Condivido in toto l’assunto di Shiner per cui la musica è parte fondante di un’epoca, e guardare alla musica sia una maniera concreta e anche fondamentale non solo per capirla, ma per affrontarla. Non a caso io sono uno scrittore che applica la scrittura prevalentemente alla musica e Shiner un narratore appartenente a un gruppo di autori che hanno dato vita a un genere che dalla musica prende parte del nome, il cyberpunk, appunto. Per questo mi domando come oggi David Foster Wallace ci aiuterebbe a decifrare la contemporaneità, e anche come Prince porterebbe avanti la sua idea di musica, sempre rivoluzionaria e in anticipo sui tempi come è stata. Perché sono convinto che le parole di David Foster Wallace sarebbero davvero capaci di fornirci una chiave di lettura efficace, al momento introvabile, e perché credo che sapere da chi la musica l’ha sempre creata con qualche anno di anticipo, dove la musica andrà a parare ci potrebbe ulteriormente aiutare a sapere a cosa stiamo andando incontro, dandoci modo non solo di prepararci psicologicamente, possiamo sempre assumere posizione a uovo e sperare che tutto questo prima o poi finisca, che il predatore si stanchi di noi preda, o che pensi che siamo morti e ci lasci in pace, quanto piuttosto a azzardare una qualche resistenza, tirare su palizzate, scavare fossati, provare in qualche modo a difenderci.

In assenza di questo, nell’impossibilità, cioè, di svegliarci domattina col dono di Ray Shackelford, mi accontenterei anche solo di sapere come vedrebbe una fondamentale opera incompiuta di Prince lui, Lewis Shiner, autore decisamente poco parco nello scrivere opere di narrativa, ma talmente illuminato da essere comunque assumibile come punto di riferimento.
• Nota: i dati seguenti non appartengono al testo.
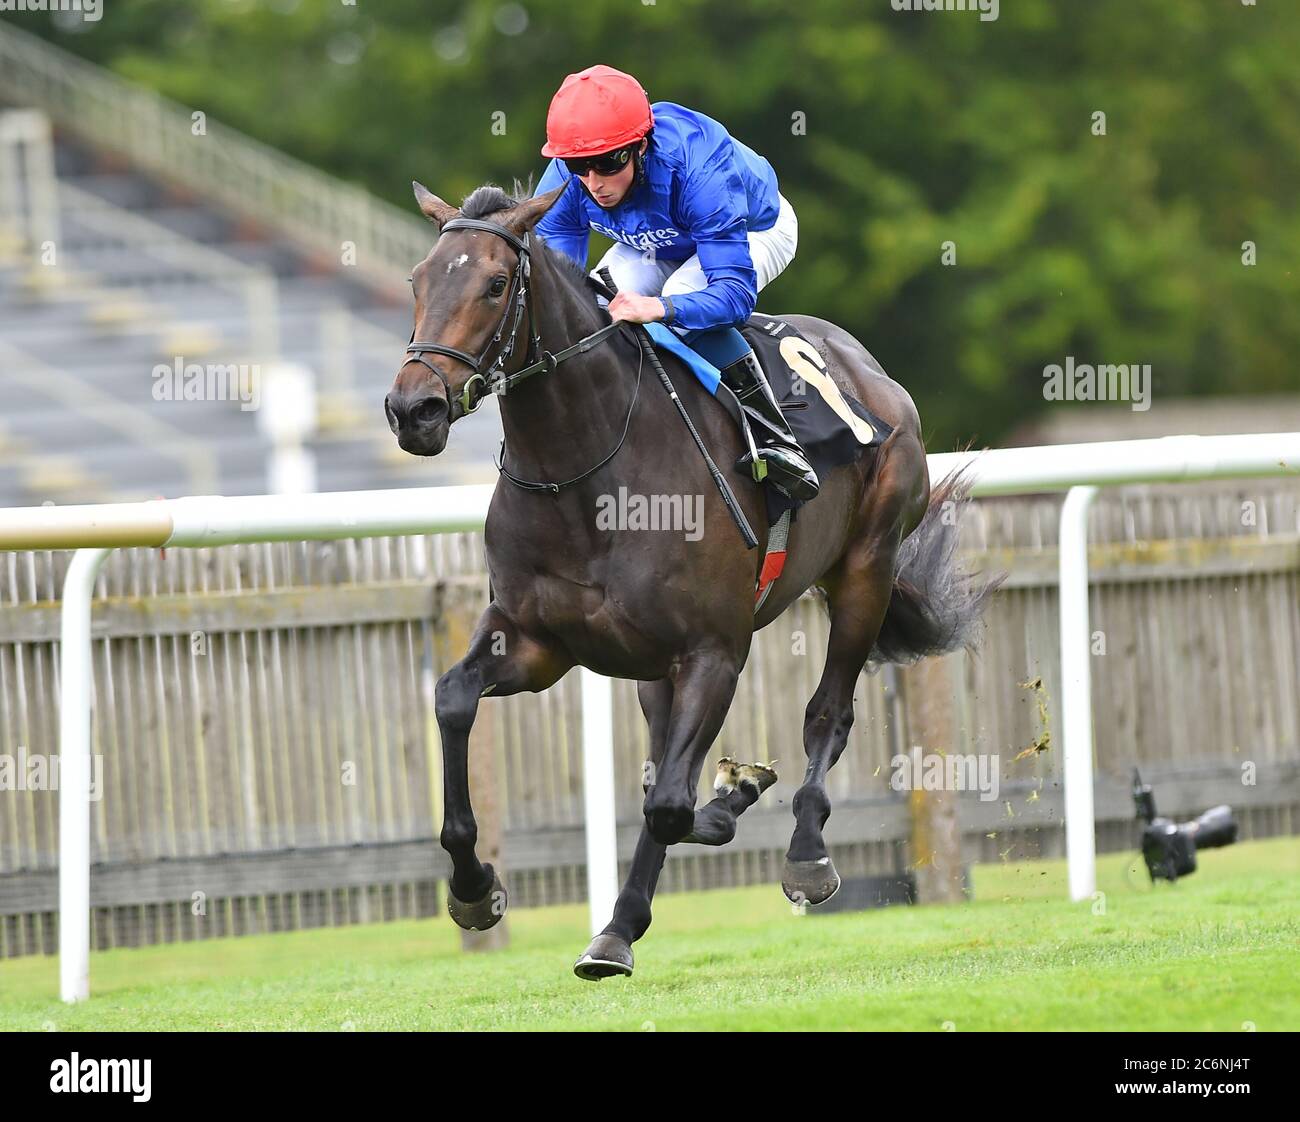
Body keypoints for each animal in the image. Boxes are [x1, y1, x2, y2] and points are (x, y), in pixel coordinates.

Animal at [384, 179, 993, 977]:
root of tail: (868, 370)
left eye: (492, 285)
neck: (584, 475)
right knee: (664, 762)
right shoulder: (536, 641)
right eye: (418, 280)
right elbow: (455, 699)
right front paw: (474, 888)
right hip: (655, 668)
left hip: (866, 569)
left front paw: (646, 895)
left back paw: (803, 853)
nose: (412, 409)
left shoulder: (713, 652)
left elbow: (670, 802)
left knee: (825, 716)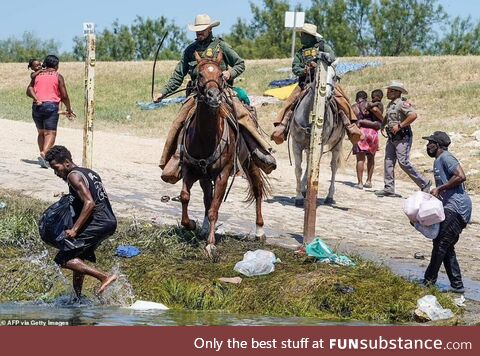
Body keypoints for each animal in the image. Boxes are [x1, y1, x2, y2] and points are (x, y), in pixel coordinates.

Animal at [180, 50, 270, 260]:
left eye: (221, 75)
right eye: (199, 74)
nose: (213, 96)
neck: (205, 138)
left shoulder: (223, 174)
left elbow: (215, 209)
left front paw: (210, 245)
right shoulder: (191, 169)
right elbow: (186, 197)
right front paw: (191, 224)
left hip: (250, 162)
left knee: (257, 189)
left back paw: (259, 231)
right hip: (205, 176)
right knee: (207, 198)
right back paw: (205, 227)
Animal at [288, 76, 344, 207]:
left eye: (334, 77)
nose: (327, 96)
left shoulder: (321, 145)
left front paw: (302, 194)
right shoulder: (296, 144)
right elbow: (298, 169)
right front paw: (299, 196)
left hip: (337, 144)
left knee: (334, 167)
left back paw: (329, 196)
Certo, il fatto che i forzieri di Prince siano pieni di inediti, a breve ne uscirà uno, attesissimo, potrebbe essere indicato come aver guardato nella direzione sbagliata, ma non è mica di quello che non ho ancora ascoltato ma che è stato prodotto nel passato che ho bisogno, o meglio, ho anche bisogno di questo, ma so che prima o poi succederà, è più la possibilità impossibile di trovare qualcosa che non è mai accaduto, e che comunque saprebbe dirmi sull’oggi più di quanto l’oggi stesso non faccia che mi crea quell’ennesimo senso di assenza, un lutto inguaribile, un vuoto incolmabile.